◆ About this task: Using the exact wording, repeat every line of the material.

◆ Dataset content:

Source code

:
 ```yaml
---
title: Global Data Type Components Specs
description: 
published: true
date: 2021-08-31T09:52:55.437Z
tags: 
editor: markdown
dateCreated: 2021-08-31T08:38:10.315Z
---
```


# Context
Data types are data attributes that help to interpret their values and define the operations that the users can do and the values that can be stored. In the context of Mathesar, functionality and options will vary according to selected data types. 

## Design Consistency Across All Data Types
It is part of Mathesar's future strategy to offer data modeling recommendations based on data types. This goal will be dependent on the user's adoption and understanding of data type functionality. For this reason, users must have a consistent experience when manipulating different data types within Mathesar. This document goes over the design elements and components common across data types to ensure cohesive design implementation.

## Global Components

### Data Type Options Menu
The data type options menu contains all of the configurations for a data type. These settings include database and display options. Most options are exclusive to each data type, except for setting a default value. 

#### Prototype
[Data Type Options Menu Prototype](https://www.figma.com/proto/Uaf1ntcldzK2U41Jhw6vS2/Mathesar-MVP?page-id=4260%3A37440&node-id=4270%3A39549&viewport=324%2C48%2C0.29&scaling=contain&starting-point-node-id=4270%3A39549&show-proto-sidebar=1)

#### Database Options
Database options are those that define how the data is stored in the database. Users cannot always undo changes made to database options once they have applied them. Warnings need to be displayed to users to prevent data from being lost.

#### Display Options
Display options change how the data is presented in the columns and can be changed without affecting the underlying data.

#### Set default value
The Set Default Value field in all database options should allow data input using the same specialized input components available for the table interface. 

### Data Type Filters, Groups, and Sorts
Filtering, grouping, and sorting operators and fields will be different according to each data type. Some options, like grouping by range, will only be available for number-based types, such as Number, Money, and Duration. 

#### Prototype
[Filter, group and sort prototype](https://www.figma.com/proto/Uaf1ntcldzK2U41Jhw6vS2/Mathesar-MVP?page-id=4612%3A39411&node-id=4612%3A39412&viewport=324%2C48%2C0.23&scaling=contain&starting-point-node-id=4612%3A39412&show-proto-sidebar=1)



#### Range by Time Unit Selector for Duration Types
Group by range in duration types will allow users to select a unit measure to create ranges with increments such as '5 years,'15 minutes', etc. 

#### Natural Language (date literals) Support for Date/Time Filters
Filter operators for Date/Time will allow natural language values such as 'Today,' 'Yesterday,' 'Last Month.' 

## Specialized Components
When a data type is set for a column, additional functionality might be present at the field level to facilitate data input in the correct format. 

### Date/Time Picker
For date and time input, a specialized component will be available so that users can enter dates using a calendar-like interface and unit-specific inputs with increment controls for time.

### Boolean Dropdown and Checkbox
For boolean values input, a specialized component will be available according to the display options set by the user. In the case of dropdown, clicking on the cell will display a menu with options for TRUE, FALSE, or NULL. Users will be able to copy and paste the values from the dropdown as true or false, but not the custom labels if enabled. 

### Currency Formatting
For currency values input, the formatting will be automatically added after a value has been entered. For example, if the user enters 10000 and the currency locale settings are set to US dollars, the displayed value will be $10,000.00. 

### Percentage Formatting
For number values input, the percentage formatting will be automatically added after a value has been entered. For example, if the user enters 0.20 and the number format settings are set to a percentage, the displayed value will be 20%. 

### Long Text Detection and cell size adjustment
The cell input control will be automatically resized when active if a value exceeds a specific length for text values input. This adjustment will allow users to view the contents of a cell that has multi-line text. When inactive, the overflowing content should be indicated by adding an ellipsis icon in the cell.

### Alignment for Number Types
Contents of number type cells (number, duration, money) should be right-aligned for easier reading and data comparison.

◆ Solution below:
Source code

:
 ```yaml
---
title: Global Data Type Components Specs
description: 
published: true
date: 2021-08-31T09:52:55.437Z
tags: 
editor: markdown
dateCreated: 2021-08-31T08:38:10.315Z
---
```


# Context
Data types are data attributes that help to interpret their values and define the operations that the users can do and the values that can be stored. In the context of Mathesar, functionality and options will vary according to selected data types. 

## Design Consistency Across All Data Types
It is part of Mathesar's future strategy to offer data modeling recommendations based on data types. This goal will be dependent on the user's adoption and understanding of data type functionality. For this reason, users must have a consistent experience when manipulating different data types within Mathesar. This document goes over the design elements and components common across data types to ensure cohesive design implementation.

## Global Components

### Data Type Options Menu
The data type options menu contains all of the configurations for a data type. These settings include database and display options. Most options are exclusive to each data type, except for setting a default value. 

#### Prototype
[Data Type Options Menu Prototype](https://www.figma.com/proto/Uaf1ntcldzK2U41Jhw6vS2/Mathesar-MVP?page-id=4260%3A37440&node-id=4270%3A39549&viewport=324%2C48%2C0.29&scaling=contain&starting-point-node-id=4270%3A39549&show-proto-sidebar=1)

#### Database Options
Database options are those that define how the data is stored in the database. Users cannot always undo changes made to database options once they have applied them. Warnings need to be displayed to users to prevent data from being lost.

#### Display Options
Display options change how the data is presented in the columns and can be changed without affecting the underlying data.

#### Set default value
The Set Default Value field in all database options should allow data input using the same specialized input components available for the table interface. 

### Data Type Filters, Groups, and Sorts
Filtering, grouping, and sorting operators and fields will be different according to each data type. Some options, like grouping by range, will only be available for number-based types, such as Number, Money, and Duration. 

#### Prototype
[Filter, group and sort prototype](https://www.figma.com/proto/Uaf1ntcldzK2U41Jhw6vS2/Mathesar-MVP?page-id=4612%3A39411&node-id=4612%3A39412&viewport=324%2C48%2C0.23&scaling=contain&starting-point-node-id=4612%3A39412&show-proto-sidebar=1)



#### Range by Time Unit Selector for Duration Types
Group by range in duration types will allow users to select a unit measure to create ranges with increments such as '5 years,'15 minutes', etc. 

#### Natural Language (date literals) Support for Date/Time Filters
Filter operators for Date/Time will allow natural language values such as 'Today,' 'Yesterday,' 'Last Month.' 

## Specialized Components
When a data type is set for a column, additional functionality might be present at the field level to facilitate data input in the correct format. 

### Date/Time Picker
For date and time input, a specialized component will be available so that users can enter dates using a calendar-like interface and unit-specific inputs with increment controls for time.

### Boolean Dropdown and Checkbox
For boolean values input, a specialized component will be available according to the display options set by the user. In the case of dropdown, clicking on the cell will display a menu with options for TRUE, FALSE, or NULL. Users will be able to copy and paste the values from the dropdown as true or false, but not the custom labels if enabled. 

### Currency Formatting
For currency values input, the formatting will be automatically added after a value has been entered. For example, if the user enters 10000 and the currency locale settings are set to US dollars, the displayed value will be $10,000.00. 

### Percentage Formatting
For number values input, the percentage formatting will be automatically added after a value has been entered. For example, if the user enters 0.20 and the number format settings are set to a percentage, the displayed value will be 20%. 

### Long Text Detection and cell size adjustment
The cell input control will be automatically resized when active if a value exceeds a specific length for text values input. This adjustment will allow users to view the contents of a cell that has multi-line text. When inactive, the overflowing content should be indicated by adding an ellipsis icon in the cell.

### Alignment for Number Types
Contents of number type cells (number, duration, money) should be right-aligned for easier reading and data comparison.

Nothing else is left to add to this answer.